I got the idea from Uli in office hours, but I am struggling with the details. Here is the idea: U(25) has order 20. Start this problem VERY similarly to the example in the notes from 2/19/09 where Uli has a group G with order 16 and he uses a theorem from those notes to come up G= U(65)= order 16 So G=Z/16Z or Z/2Z x Z/8/Z or.....

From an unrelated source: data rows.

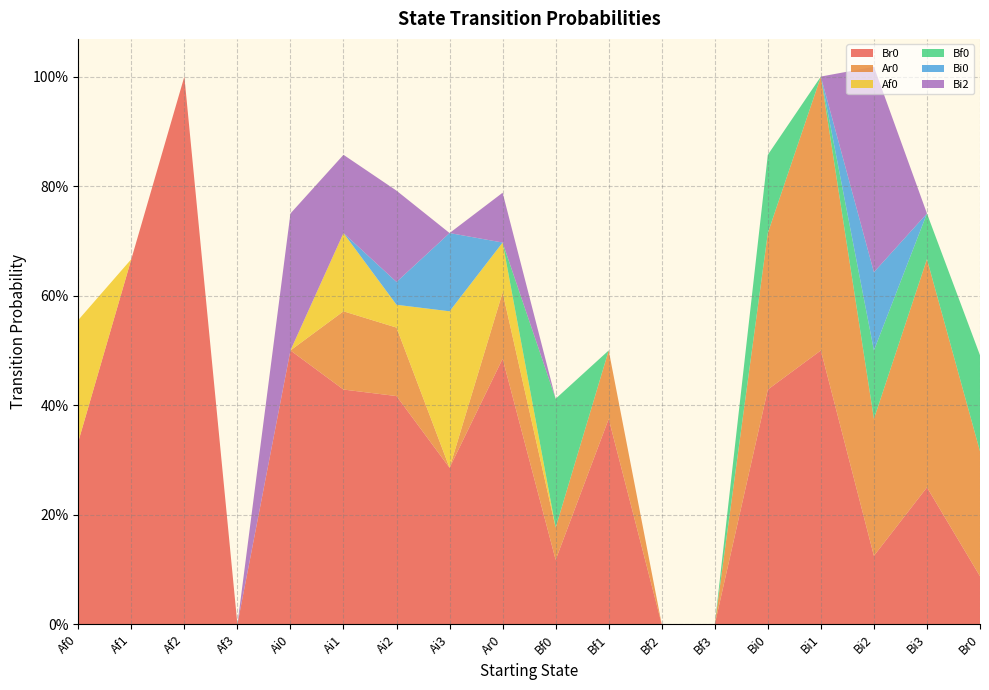

Reading left to right, list all the values displayed in this chart.

Br0: Af0=0.3	Af1=0.7	Af2=1.0	Af3=0.0	Ai0=0.5	Ai1=0.4	Ai2=0.4	Ai3=0.3	Ar0=0.5	Bf0=0.1	Bf1=0.4	Bf2=0.0	Bf3=0.0	Bi0=0.4	Bi1=0.5	Bi2=0.1	Bi3=0.2	Br0=0.1
Ar0: Af0=0.0	Af1=0.0	Af2=0.0	Af3=0.0	Ai0=0.0	Ai1=0.1	Ai2=0.1	Ai3=0.0	Ar0=0.1	Bf0=0.1	Bf1=0.1	Bf2=0.0	Bf3=0.0	Bi0=0.3	Bi1=0.5	Bi2=0.2	Bi3=0.4	Br0=0.2
Af0: Af0=0.2	Af1=0.0	Af2=0.0	Af3=0.0	Ai0=0.0	Ai1=0.1	Ai2=0.0	Ai3=0.3	Ar0=0.1	Bf0=0.0	Bf1=0.0	Bf2=0.0	Bf3=0.0	Bi0=0.0	Bi1=0.0	Bi2=0.0	Bi3=0.0	Br0=0.0
Bf0: Af0=0.0	Af1=0.0	Af2=0.0	Af3=0.0	Ai0=0.0	Ai1=0.0	Ai2=0.0	Ai3=0.0	Ar0=0.0	Bf0=0.2	Bf1=0.0	Bf2=0.0	Bf3=0.0	Bi0=0.1	Bi1=0.0	Bi2=0.1	Bi3=0.1	Br0=0.2
Bi0: Af0=0.0	Af1=0.0	Af2=0.0	Af3=0.0	Ai0=0.0	Ai1=0.0	Ai2=0.0	Ai3=0.1	Ar0=0.0	Bf0=0.0	Bf1=0.0	Bf2=0.0	Bf3=0.0	Bi0=0.0	Bi1=0.0	Bi2=0.1	Bi3=0.0	Br0=0.0
Bi2: Af0=0.0	Af1=0.0	Af2=0.0	Af3=0.0	Ai0=0.2	Ai1=0.1	Ai2=0.2	Ai3=0.0	Ar0=0.1	Bf0=0.0	Bf1=0.0	Bf2=0.0	Bf3=0.0	Bi0=0.0	Bi1=0.0	Bi2=0.4	Bi3=0.0	Br0=0.0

Okay, follow that, but in this case, U(25)= Z/20Z or Z/2Z X Z/10Z or Z/4Z x Z/5Z or Z/2Z x Z/2Z x Z/5Z. Then we realize that <2> is a cyclic generator of U(25) because <2> has 20 elements. Okay, here is where I get lost in the details, but we want to find out which Z modulars do work for U(25). We find that it is Z/20Z which is also equal to Z/4Z X Z/5Z. The other Z modular choices we had listed do not work. Okay, now we can say (somehow) that Aut(U(25))=Aut(Z/20Z). And From Thm 6.5 we know Aut(Z/20Z) = U(20). Good, now we can say U(20)=U(4x5) because 4 and 5 are relatively prime to each other(Thm.8.3). So U(20) = U(4)x U(5). We can rewrite U(5) as Zsubscript4 and U(4) as Zsubscript2. Thus, Aut(U(25)) is now in the form Zsubscript4 x Zsubscript2.
That is the rough idea. I didn't follow along well enough to what he said to have all of the details, but I hope that that helps.